Years after her divorce, it dawned on her that her husband had been cheating on her much of the time they were married. Once, she’d found someone else’s bra in their bed. He’d offered a flimsy excuse, and she’d accepted it. Another time, he’d taken a long vacation without her, never explaining why. How could she have been so blind? “I really was living a lie in order to protect myself,” she recalls.

The sudden realization that your marriage has fallen apart is a gut-churning moment. It’s not just the end of a love affair. It means dismantling a whole life. Everything changes—your home, your children, your routine, how you describe yourself, even how you do your taxes.

That might be enough to make anyone avoid the truth. But if you also suspect that your spouse is having an affair, self-deception can blossom into full-blown long-term denial. Fears about an uncertain future kept Kristoph married long after the relationship was beyond repair.

That’s actually quite common, says Gail Saltz, author of the 2004 book Becoming Real: Defeating the Stories We Tell Ourselves That Hold Us Back. Evidence that your spouse is cheating on you creates an enormous crisis that is frequently likened to trauma. “It’s not unusual for someone to be in a bit of denial for some period of time” in such a situation, she observes.

Over time, though, you must begin to acknowledge the truth or risk getting caught in a spiral of loneliness and self-deception. The pretense that the relationship is just fine builds a wall between you and your spouse that makes it difficult to talk about even small problems.

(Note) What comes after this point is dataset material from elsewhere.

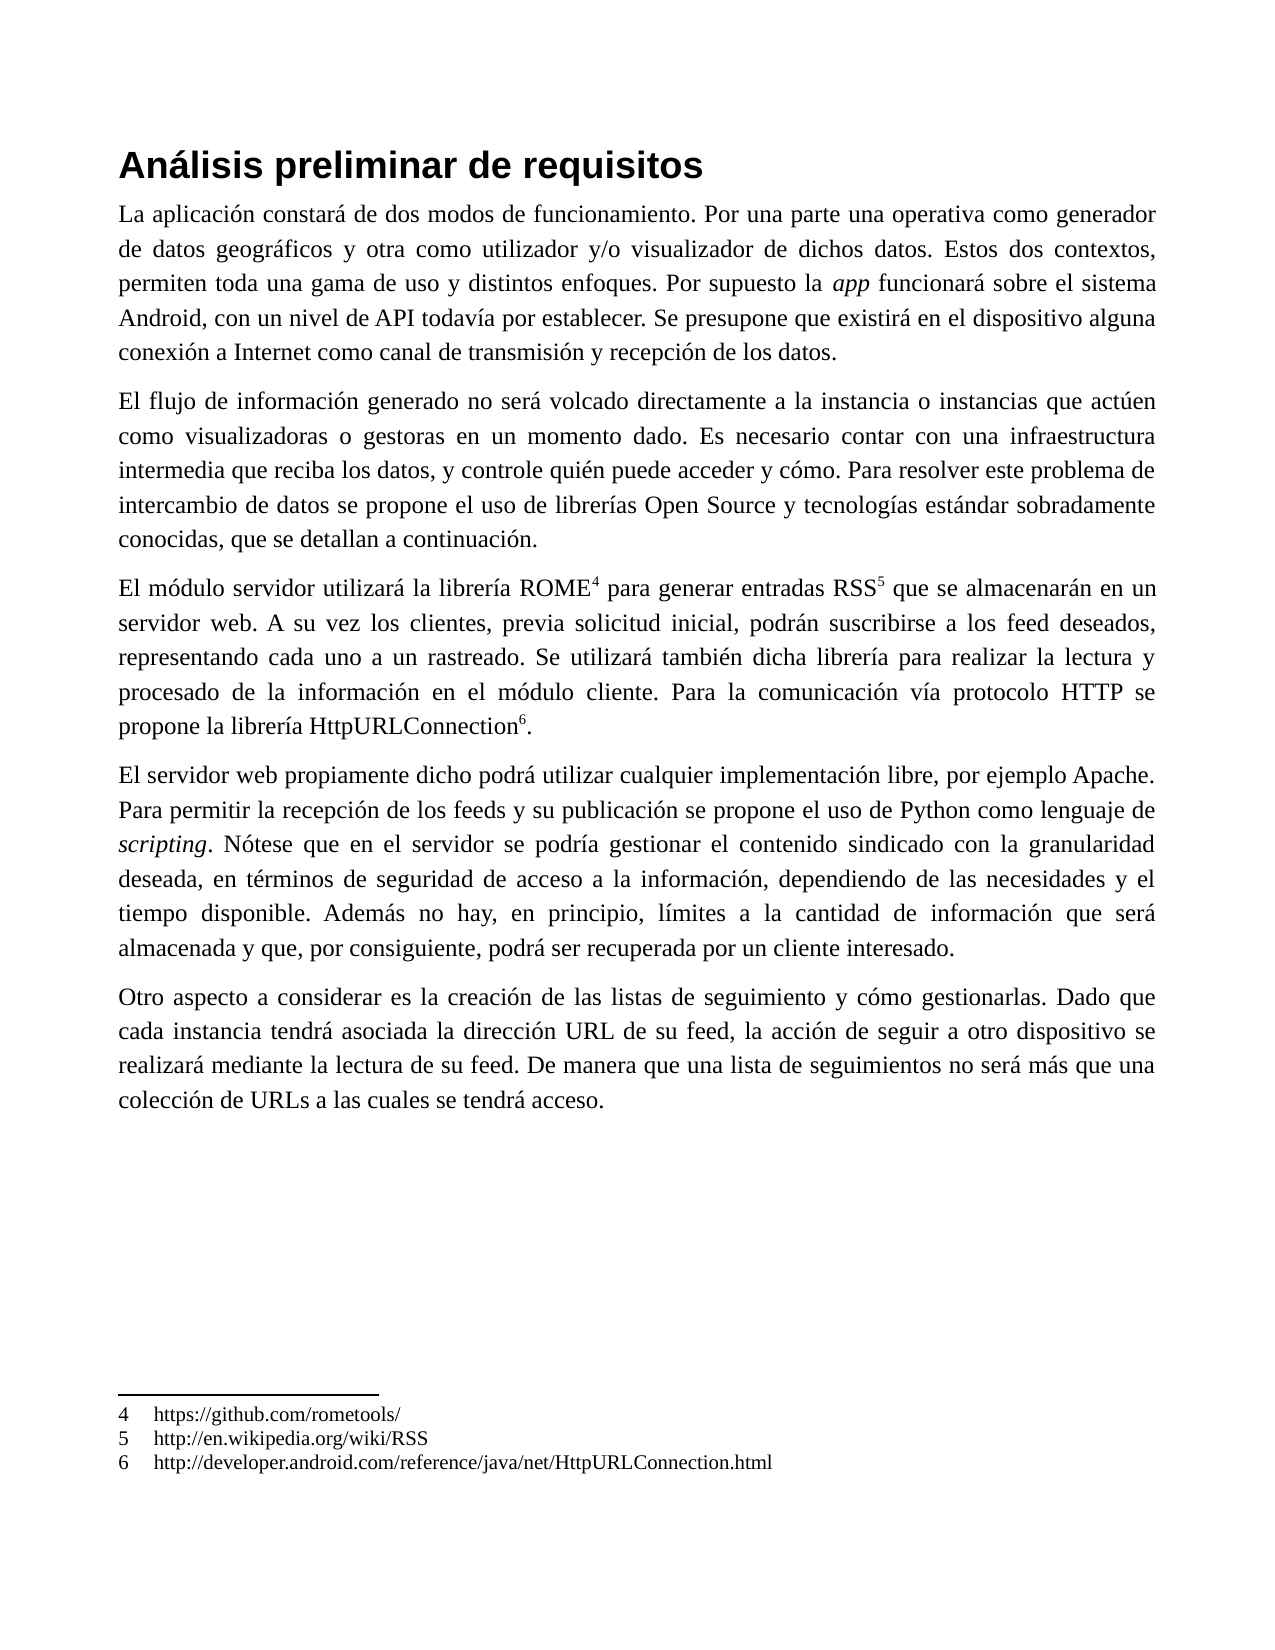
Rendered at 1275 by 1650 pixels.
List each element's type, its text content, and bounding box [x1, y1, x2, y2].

It can distance you from others, too; if you can’t admit to yourself that your marriage is faltering, you won’t be able to tell anyone else either, even though you are scared and miserable. That, in turn, exacerbates feelings of isolation and fear. “Many people find it difficult to be intimate with anyone when they are not really sure who they are,” says Saltz. “When you feel like a fake, it’s pretty hard to be close to somebody.”

Kristoph is now happily partnered with another man, in a good marriage that has lasted decades. But until just a few years ago, she often found herself thinking about her first husband with a lingering sense of failure—the hangover of her time spent living a lie.